Just as Jackson Pollock's drip paintings chart the artist's physical choreography as well as his psyche, so too is Untitled an index of the ingenious mind who created it. Basquiat’s drawings were utterly foundational to his practice: he was always drawing, whether working on paper or canvas, and as such, his works on paper serve as the cornerstone of his practice, privileged with a status far beyond the preparatory. Robert Storr writes, “Scarred, torn, and trampled, much of his work on paper bears the direct imprint of his urgency. Drawing, for [Basquiat], was something you did rather than something done, an activity rather than a medium. The seemingly throw-away sheets that carpeted his studio might appear little more than warm-ups for painting, except that the artist... kept the best for constant reference and re-use. Or, kept them because they were, quite simply, indestructibly vivid.” (Robert Storr, “Two Hundred Beats Per Min,” in: Exh. Cat., New York, Robert Miller Gallery, Basquiat Drawings, 1990, n.p.)

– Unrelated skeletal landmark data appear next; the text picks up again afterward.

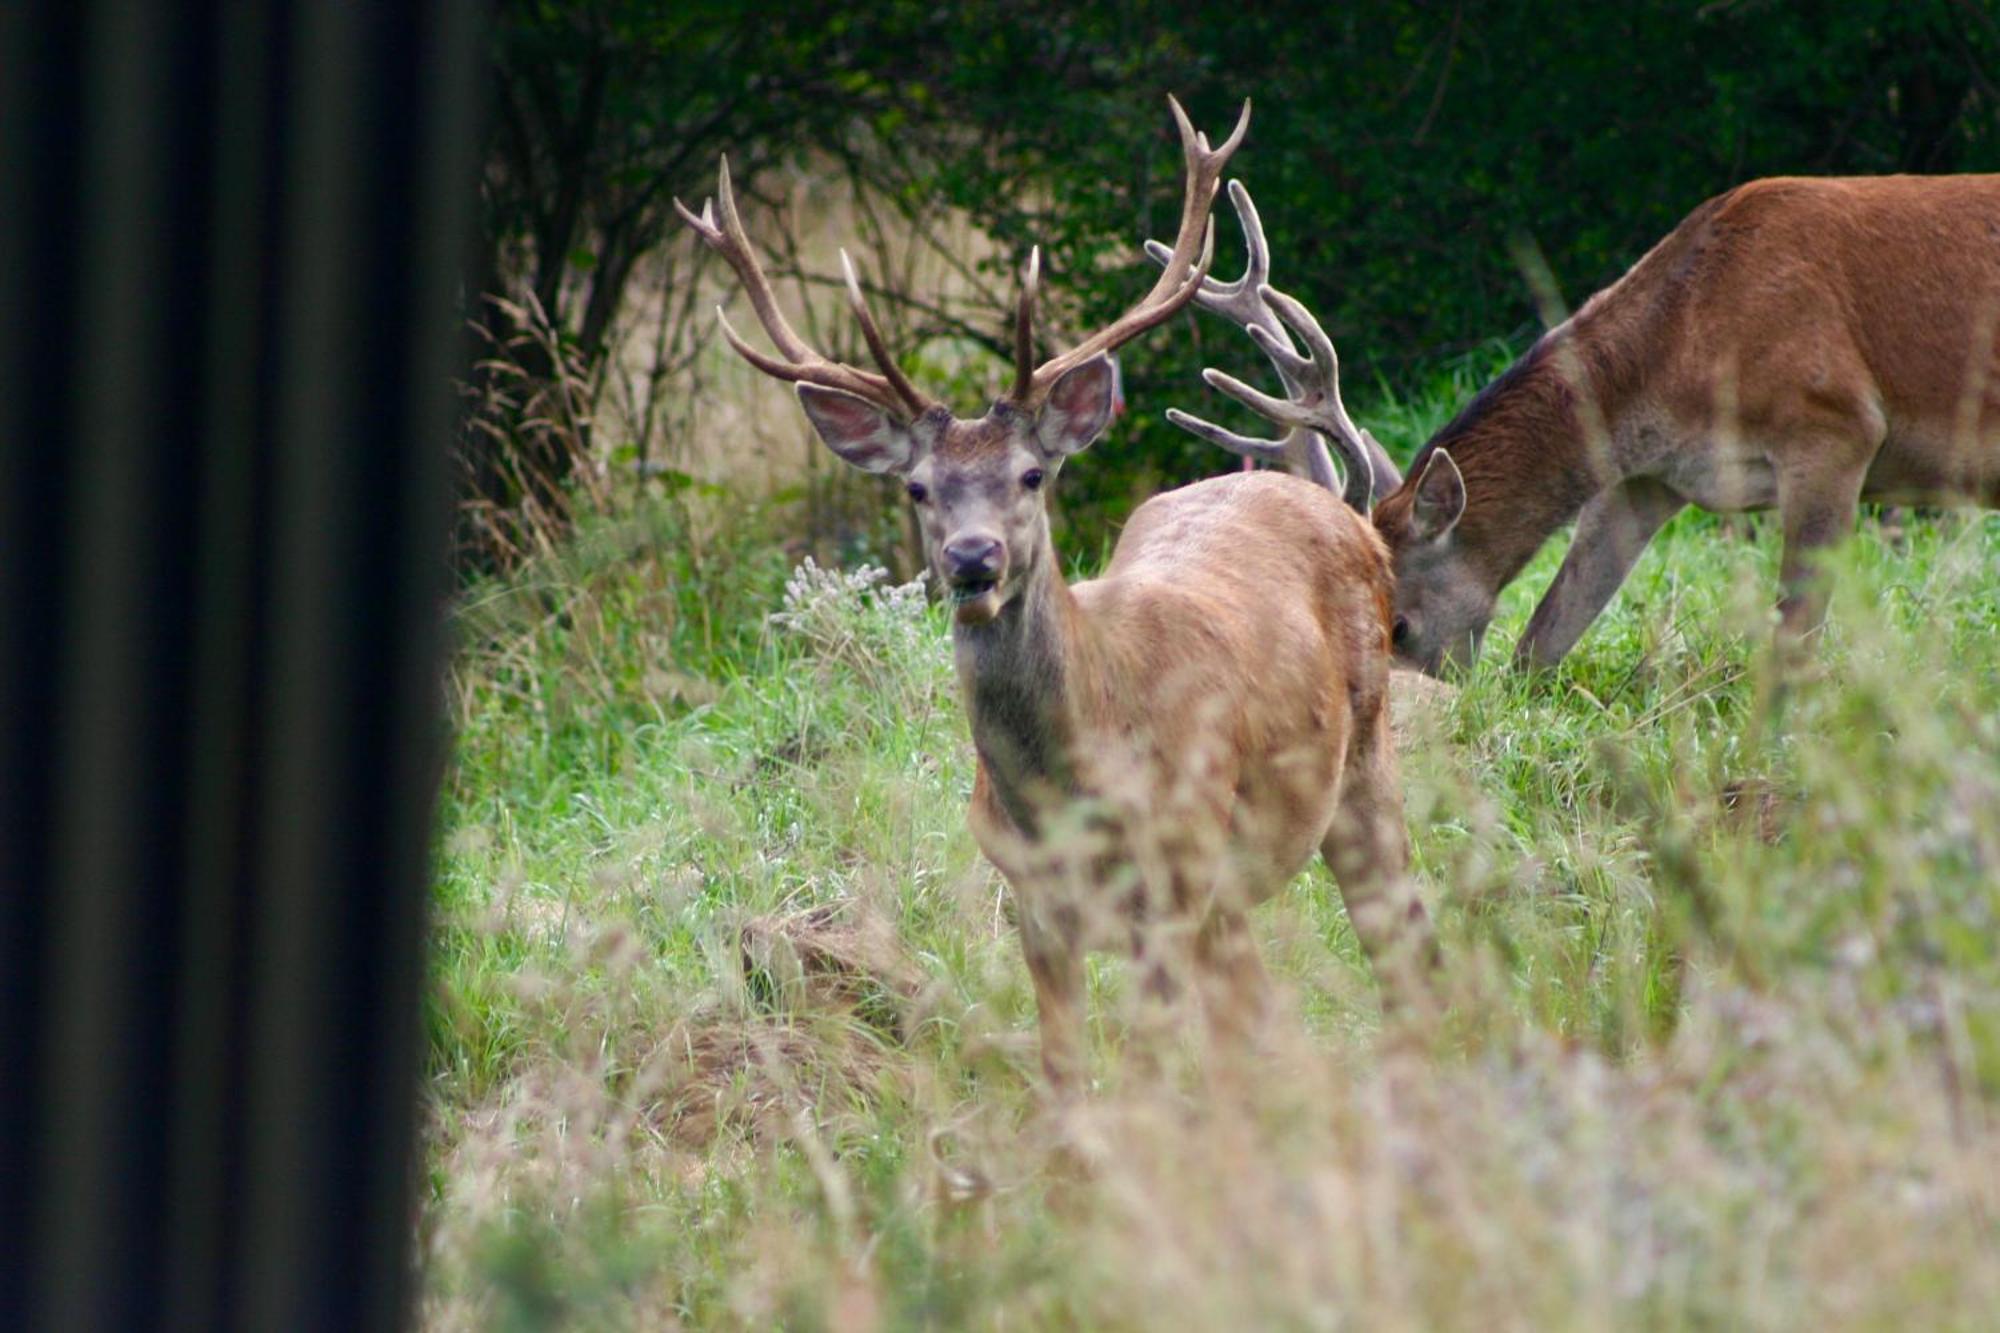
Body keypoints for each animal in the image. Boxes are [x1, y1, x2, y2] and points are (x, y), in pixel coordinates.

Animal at [676, 96, 1440, 1088]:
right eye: (917, 487)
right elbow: (1067, 1071)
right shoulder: (1035, 903)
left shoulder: (1176, 878)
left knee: (1401, 939)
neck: (1072, 785)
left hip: (1362, 760)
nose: (973, 559)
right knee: (1262, 1006)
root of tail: (1341, 510)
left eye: (1033, 474)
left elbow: (1153, 1064)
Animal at [1168, 175, 2000, 676]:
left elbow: (1795, 632)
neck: (1691, 342)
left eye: (1397, 625)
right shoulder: (1649, 478)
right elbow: (1544, 634)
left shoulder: (1835, 425)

“[Basquiat’s] work is likely to remain for a long time as the modern picture of what it looks like to be brilliant, driven, and young.“
Born out of the compulsive creative urge that would stoke his output for years to come, the pure electricity of Basquiat's young and unrestrained vision comes to life in Untitled, in which his ingenuity spills forth—unadulterated and uninterrupted—from oilstick to paper like magic. Though tragically curtailed by his untimely death seven years later, Basquiat’s sprint to greatness, toward his own apotheosis, is bafflingly fast, unraveling before the viewer with psychic gravity. It is here that we feel the indisputable truth of Storr’s observation that “in drawings such as these - it is all still happening right before your eyes.” (Robert Storr, ibid., n.p.)